Dataset below:
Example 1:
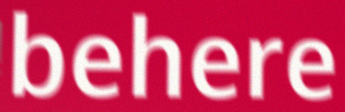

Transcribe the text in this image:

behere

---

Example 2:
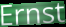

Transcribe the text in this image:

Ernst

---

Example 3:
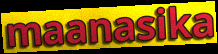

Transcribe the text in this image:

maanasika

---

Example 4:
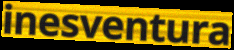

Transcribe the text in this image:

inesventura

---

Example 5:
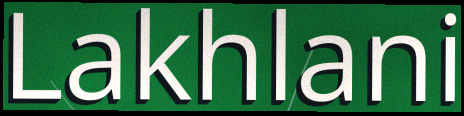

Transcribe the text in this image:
End of Dataset.
Dataset below:
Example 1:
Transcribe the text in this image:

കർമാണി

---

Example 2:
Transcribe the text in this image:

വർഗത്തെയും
End of Dataset.
Check each line of the records for "Example" and copy the ones that contain it.

■ **Exercise response**
Example 1:
Example 2:
Example 3:
Example 4:
Example 5:
Example 1:
Example 2:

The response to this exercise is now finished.